Бувар притворялся, будто понимает.
— Итак, абсолют — это одновременно субъект и объект, единство, в котором сливаются все различия. Таким образом, противоречия разрешены. Тень делает возможным свет, холод, смешанный с теплом, производит температуру, организм поддерживает себя лишь посредством разрушения организма, повсюду — начало разобщающее, начало сцепляющее.
Они находились на пригорке. Вдоль изгороди шел кюре с молитвенником в руках.
Пекюше пригласил его войти, чтобы в его присутствии докончить изложение Гегеля и послушать, что тот скажет.
Человек в сутане уселся подле них, и Пекюше заговорил о христианстве.
— Ни одна религия не установила с такою ясностью эту истину: «Природа — лишь момент идеи».
— Момент идеи! — пробормотал озадаченный священник.
— Конечно! Бог, приняв видимую оболочку, обнаружил свой единосущный с нею союз.
— С природою? Ну, ну!
— Своею кончиною он засвидетельствовал сущность смерти; следовательно, смерть была в нем, составляла, составляет часть бога.
Аббат нахмурился.
— Не нужно кощунствовать! Он ради спасения рода человеческого принял муки.
— Заблуждение! Смерть рассматривают применительно к индивидууму, для которого она, конечно, является злом, но по отношению к вещам дело обстоит иначе. Не отделяйте духа от материи!
— Однако, сударь, до сотворения мира…
— Не было сотворения мира! Он всегда существовал. В противном случае это было бы новое существо, присоединившееся к божественной мысли, что является нелепостью.
Священник встал, у него были спешные дела.

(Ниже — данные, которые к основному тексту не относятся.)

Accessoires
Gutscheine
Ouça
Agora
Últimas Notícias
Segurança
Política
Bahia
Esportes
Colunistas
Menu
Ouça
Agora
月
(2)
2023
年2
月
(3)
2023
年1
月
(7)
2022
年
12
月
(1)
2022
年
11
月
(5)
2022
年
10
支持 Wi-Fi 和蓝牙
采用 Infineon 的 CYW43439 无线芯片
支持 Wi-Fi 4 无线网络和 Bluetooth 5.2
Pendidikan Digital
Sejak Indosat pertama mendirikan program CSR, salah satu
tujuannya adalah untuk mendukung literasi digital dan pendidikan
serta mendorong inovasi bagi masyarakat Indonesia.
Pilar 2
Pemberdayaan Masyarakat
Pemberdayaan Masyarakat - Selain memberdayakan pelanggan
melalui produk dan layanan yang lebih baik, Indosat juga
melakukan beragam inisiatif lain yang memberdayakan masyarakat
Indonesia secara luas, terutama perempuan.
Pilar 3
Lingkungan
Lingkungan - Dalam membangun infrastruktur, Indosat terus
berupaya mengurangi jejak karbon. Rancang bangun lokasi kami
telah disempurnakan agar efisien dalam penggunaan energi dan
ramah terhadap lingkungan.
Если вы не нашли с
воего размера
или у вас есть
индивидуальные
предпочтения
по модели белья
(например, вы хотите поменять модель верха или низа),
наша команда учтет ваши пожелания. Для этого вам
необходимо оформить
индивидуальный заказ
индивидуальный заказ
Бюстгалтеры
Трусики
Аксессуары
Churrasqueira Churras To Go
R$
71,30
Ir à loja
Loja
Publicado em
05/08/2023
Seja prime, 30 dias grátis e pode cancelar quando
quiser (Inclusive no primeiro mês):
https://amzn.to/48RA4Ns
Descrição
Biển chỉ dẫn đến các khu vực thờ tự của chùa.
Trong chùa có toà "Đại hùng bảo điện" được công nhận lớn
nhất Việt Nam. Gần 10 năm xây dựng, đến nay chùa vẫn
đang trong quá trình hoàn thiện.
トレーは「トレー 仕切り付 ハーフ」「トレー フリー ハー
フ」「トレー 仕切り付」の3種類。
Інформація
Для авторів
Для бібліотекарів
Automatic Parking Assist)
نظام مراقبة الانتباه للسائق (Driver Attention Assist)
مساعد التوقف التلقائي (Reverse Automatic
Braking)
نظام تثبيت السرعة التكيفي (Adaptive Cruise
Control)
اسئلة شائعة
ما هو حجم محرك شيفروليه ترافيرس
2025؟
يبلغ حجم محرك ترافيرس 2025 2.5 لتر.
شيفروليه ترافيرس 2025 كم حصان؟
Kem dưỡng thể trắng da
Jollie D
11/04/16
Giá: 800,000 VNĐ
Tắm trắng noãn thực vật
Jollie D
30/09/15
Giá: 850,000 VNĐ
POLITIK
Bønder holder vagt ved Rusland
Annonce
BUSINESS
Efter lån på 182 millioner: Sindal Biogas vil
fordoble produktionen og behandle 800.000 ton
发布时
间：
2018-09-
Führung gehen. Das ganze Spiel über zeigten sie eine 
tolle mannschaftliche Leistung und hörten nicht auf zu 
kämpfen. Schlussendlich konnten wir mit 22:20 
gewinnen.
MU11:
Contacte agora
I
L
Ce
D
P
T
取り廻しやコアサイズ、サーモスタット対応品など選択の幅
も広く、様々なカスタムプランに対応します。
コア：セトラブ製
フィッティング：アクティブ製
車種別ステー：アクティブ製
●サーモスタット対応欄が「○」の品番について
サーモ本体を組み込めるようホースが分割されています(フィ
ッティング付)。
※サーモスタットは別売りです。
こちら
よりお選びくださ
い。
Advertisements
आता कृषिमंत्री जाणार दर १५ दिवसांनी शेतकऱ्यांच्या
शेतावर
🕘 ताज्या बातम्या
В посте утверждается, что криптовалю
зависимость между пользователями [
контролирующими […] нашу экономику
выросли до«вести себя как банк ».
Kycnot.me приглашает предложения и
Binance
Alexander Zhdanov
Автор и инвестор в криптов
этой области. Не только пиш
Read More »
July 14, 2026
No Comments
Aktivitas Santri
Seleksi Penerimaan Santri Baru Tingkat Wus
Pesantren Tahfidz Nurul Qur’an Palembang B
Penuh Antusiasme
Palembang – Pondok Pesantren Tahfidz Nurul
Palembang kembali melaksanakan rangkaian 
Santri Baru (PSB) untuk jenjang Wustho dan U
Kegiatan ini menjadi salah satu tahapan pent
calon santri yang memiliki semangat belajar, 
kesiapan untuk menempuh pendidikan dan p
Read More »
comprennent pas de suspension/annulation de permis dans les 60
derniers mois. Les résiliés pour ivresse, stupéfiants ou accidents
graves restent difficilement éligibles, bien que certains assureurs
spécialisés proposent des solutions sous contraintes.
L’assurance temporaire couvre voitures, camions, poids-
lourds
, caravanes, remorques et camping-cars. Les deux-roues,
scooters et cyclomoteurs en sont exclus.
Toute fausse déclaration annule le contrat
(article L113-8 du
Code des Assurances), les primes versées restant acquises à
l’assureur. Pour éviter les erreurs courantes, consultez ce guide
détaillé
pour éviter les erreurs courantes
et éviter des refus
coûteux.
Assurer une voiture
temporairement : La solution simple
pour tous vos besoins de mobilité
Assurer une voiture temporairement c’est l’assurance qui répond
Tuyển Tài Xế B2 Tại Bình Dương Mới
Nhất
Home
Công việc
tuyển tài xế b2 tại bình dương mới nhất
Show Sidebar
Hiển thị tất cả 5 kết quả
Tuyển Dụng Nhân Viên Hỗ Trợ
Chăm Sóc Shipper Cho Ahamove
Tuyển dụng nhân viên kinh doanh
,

— Мне приятно было утереть ему нос! — сказал Пекюше. — Еще одно слово! Так как существование мира есть лишь постоянный переход от жизни к смерти и от смерти к жизни, то вопреки мнению, будто все есть, надо признать, что нет ничего. Но все становится, понимаешь ты меня?
— Да, понимаю, или, вернее, — нет.
В конце концов идеализм вывел из себя Бувара.
— Не желаю я его больше, знаменитое cogito[2] раздражает меня. Идеи вещей принимаются за самые вещи. Для объяснения смутных понятий придуманы совершенно непонятные слова. Субстанция, протяженность, сила, материя и душа! Все это абстракции, выдумки! Что касается бога, то невозможно знать, каков он и есть ли он вообще. Некогда он порождал ветер, молнию, перевороты! Теперь он сокращает свою деятельность. К тому же мне неясно, какой от него толк.
— А мораль во всем этом?
— Тем хуже!
«Она и вправду лишена основания», — подумал Пекюше.
И он умолк, упершись в тупик, который был следствием его же предпосылок. Это было неожиданно и подавило его.
Бувар даже не верил больше в материю.
Убеждение, что ничего не существует (как оно ни плачевно), остается все же убеждением. Мало кто способен им проникнуться. Они возгордились от такого превосходства, пожелали похвастаться им, и случай представился.